The S&P 500 has been rallying in recent weeks, recovering all of the ground it lost in January and February. The sharp rebound has been impressive, inspiring optimists to claim that the old bull market has been revived and upside momentum is once again in the driver’s seat. Perhaps, but the true test awaits. Hanging in the balance is the question of whether the latest pop is a dead-cat bounce in a bear market or a genuine revival that makes fools of tactical asset allocators who turned cautious in recent months.
As usual with real-time analysis of market activity, there’s a conflicting set of numbers to consider, leaving a gray area for deciding which set of indicators are legitimate… or not. All is obvious in retrospect, of course, but the clarity of the past gives way to the murkiness of the present as we struggle to interpret previous patterns for current conditions. That said, the current state of market affairs looks unusually precarious. It appears that we’re at the put-up-or-shut-up moment that could be decisive for the medium-term future. But, hey, no pressure.
Let’s start with the positive. As the chart below shows, there’s a strong tailwind blowing for US equities in recent weeks. The S&P 500 has inched into positive territory on a year-to-date basis for the first time this year. But there’s a long way to go before the 50-day moving average recovers lost ground relative to the 200-day average. Yes, those are arbitrary numbers for defining momentum—the same applies for all moving averages, for that matter. In any case, the current profile of the 50- and 200-day averages imply that a genuine momentum signal that convincingly falls into the bullish column is still a ways off.
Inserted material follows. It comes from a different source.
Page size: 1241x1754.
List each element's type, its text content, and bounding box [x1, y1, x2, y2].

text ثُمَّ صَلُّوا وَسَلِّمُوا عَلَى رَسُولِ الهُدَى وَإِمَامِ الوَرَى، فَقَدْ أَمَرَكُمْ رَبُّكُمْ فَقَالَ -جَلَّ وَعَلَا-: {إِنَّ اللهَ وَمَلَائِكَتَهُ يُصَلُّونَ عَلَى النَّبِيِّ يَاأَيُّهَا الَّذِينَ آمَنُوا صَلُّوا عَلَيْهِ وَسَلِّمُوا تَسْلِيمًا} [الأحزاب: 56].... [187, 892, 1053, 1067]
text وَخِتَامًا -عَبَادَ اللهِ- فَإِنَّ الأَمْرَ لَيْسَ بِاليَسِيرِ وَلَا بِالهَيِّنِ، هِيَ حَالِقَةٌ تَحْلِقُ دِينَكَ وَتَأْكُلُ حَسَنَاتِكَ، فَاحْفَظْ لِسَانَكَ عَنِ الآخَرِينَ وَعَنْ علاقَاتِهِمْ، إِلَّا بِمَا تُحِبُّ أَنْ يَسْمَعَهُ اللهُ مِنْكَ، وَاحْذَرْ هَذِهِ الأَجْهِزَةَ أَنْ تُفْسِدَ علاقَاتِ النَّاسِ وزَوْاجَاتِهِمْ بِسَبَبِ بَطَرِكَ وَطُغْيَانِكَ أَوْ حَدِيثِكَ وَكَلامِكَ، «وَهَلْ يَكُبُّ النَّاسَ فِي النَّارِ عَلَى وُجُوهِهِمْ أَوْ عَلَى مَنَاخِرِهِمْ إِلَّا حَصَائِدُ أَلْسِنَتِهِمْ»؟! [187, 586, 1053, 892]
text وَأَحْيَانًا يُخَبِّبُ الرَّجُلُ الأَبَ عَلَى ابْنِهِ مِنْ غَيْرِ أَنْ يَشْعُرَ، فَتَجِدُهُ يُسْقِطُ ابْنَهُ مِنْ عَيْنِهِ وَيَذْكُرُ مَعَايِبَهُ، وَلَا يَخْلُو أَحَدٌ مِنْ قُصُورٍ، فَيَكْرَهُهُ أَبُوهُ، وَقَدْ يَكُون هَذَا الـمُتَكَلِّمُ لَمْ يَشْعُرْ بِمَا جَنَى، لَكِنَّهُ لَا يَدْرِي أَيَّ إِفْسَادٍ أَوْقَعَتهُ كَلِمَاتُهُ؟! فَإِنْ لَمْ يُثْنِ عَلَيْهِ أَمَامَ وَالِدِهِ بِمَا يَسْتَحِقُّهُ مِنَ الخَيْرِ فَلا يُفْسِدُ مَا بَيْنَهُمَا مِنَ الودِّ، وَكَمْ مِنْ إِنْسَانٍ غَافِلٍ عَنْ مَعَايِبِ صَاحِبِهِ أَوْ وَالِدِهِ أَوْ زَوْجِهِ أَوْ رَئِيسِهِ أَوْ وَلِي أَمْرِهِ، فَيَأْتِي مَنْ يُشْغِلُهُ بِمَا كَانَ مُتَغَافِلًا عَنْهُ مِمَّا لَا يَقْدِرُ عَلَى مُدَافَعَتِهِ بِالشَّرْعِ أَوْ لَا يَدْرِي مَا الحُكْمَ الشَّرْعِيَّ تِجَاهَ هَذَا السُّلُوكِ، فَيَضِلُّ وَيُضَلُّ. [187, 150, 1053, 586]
Keep in mind that the trouble for the long-running bull market in US stocks hit its biggest challenge last August, when China’s central bank triggered a bearish change in global sentiment with a surprise currency devaluation. It’s been a rocky road for US equities ever since, albeit with two major recovery attempts. The first—in the last quarter of 2015—ended in failure. The second is in progress, with an unclear outcome at the moment.
The good news is that market stress, based on a diversified mix of ten indicators, has eased lately. The US Stock Market Stress Index (previously labeled the Crash Risk Index on these pages) has dipped to a relatively calm 0.3 reading. The implication: the previous surge was a false signal. Or perhaps you’re inclined to see it as accurate, but accompanied by an unusually short bear market.
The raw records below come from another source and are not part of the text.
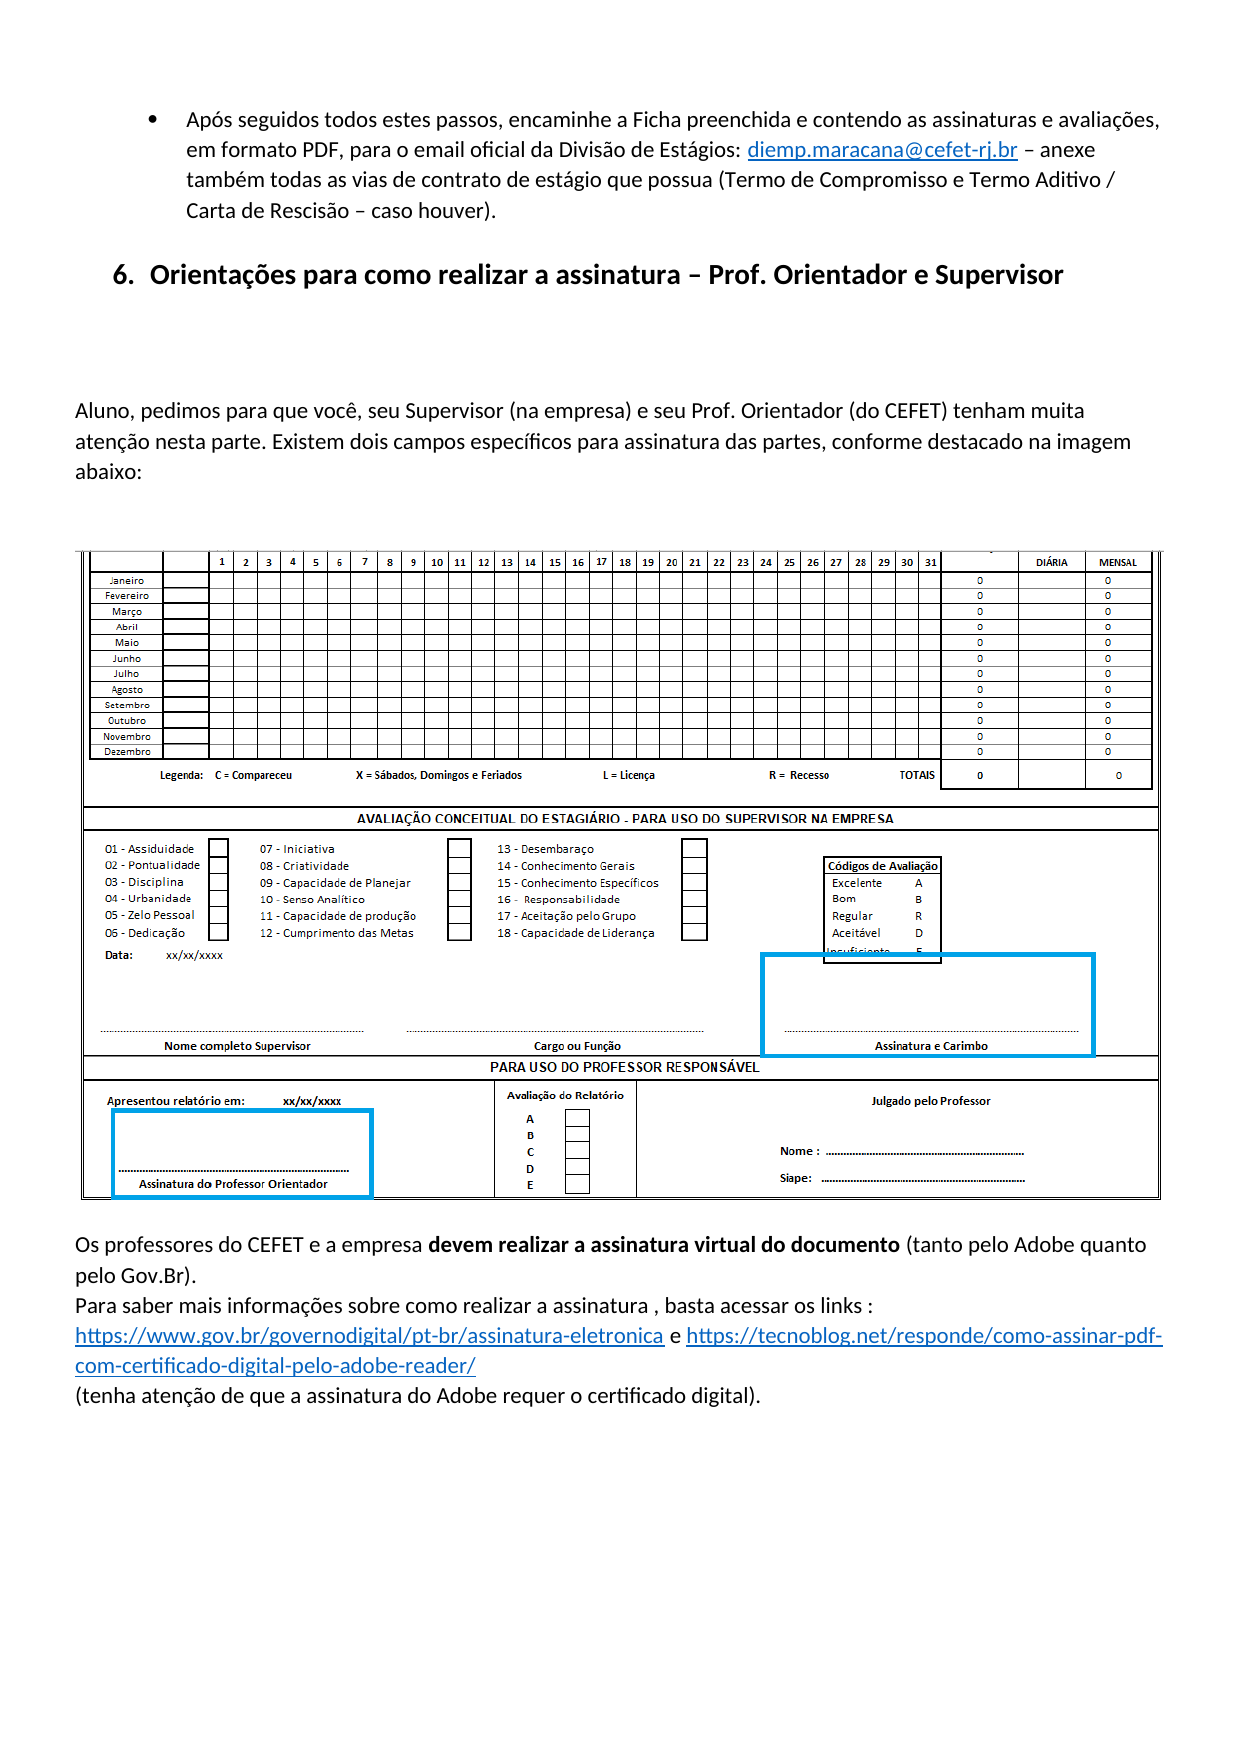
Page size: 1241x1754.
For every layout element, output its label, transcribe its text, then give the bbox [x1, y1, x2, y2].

list (tenha atenção de que a assinatura do Adobe requer o certificado digital). [75, 1382, 1165, 1410]
text Aluno, pedimos para que você, seu Supervisor (na empresa) e seu Prof. Orientador (do CEFET) tenham muita atenção nesta parte. Existem dois campos específicos para assinatura das partes, conforme destacado na imagem abaixo: [75, 397, 1165, 485]
list Para saber mais informações sobre como realizar a assinatura , basta acessar os links : https://www.gov.br/governodigital/pt-br/assinatura-eletronica e https://tecnoblog.net/responde/como-assinar-pdf-com-certificado-digital-pelo-adobe-reader/ [75, 1291, 1165, 1379]
list Os professores do CEFET e a empresa devem realizar a assinatura virtual do documento (tanto pelo Adobe quanto pelo Gov.Br). [75, 1231, 1165, 1289]
list Orientações para como realizar a assinatura – Prof. Orientador e Supervisor [112, 256, 1165, 292]
picture [75, 550, 1164, 1212]
list Após seguidos todos estes passos, encaminhe a Ficha preenchida e contendo as assinaturas e avaliações, em formato PDF, para o email oficial da Divisão de Estágios: diemp.maracana@cefet-rj.br – anexe também todas as vias de contrato de estágio que possua (Termo de Compromisso e Termo Aditivo / Carta de Rescisão – caso houver). [149, 105, 1165, 224]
One of the Stress Index’s components, however, refuses to throw in the towel just yet on dark expectations. A quantitative measure of bear-market risk—a regime-change indicator via a Hidden Markov model—tells us that the potential for an extended slide is a still a high-probability event.
In other words, we’re still in a negative-trending climate, according to HMM-based analytics using rolling one-year percentage changes for the S&P 500.
The question is whether the last six months are destined to be little more than a temporary digression in an otherwise ongoing bull market? No one knows, of course, but for those who’ve turned cautious since last summer and adjusted their portfolios accordingly it’s not yet obvious that the all-clear signal has arrived. The days and weeks ahead could be decisive for deciding if recent history has been a rather large head fake or not.
Regardless of what happens next, it’s always best to prepare for a degree of failure in attempting to divine the future path of market behavior. A well-designed system of risk monitoring can be productive, but nothing’s perfect. Any risk-management model worthy of the name is diversified so as to minimize the blowback that arrives when some piece of the machinery stumbles. A simple example: hedging tactical moves by adjusting risk exposures in degrees, through time, vs. an all-or-nothing framework that arrives in one fell swoop.
As for the here and now, the evidence in favor of taking a bullish view is mounting, but we’re not quite there yet. Mr. Market is a master of deception when it comes to dropping false clues in an effort to fool as many investors as possible. Such is the raw material for earning a superior risk-adjusted return—but only for a minority of players.
All of which leaves us at a difficult juncture. Is the bull market about to reassert its dominance? Recent history offers mixed messages. But it’s best to assume that the previous run of bearish signals still prevail until a clear reversal arrives. By that standard, the bulls have yet to prove their case, although that could change in the days ahead. On the other hand, if the market recovery fades, the resulting message will be quite dark.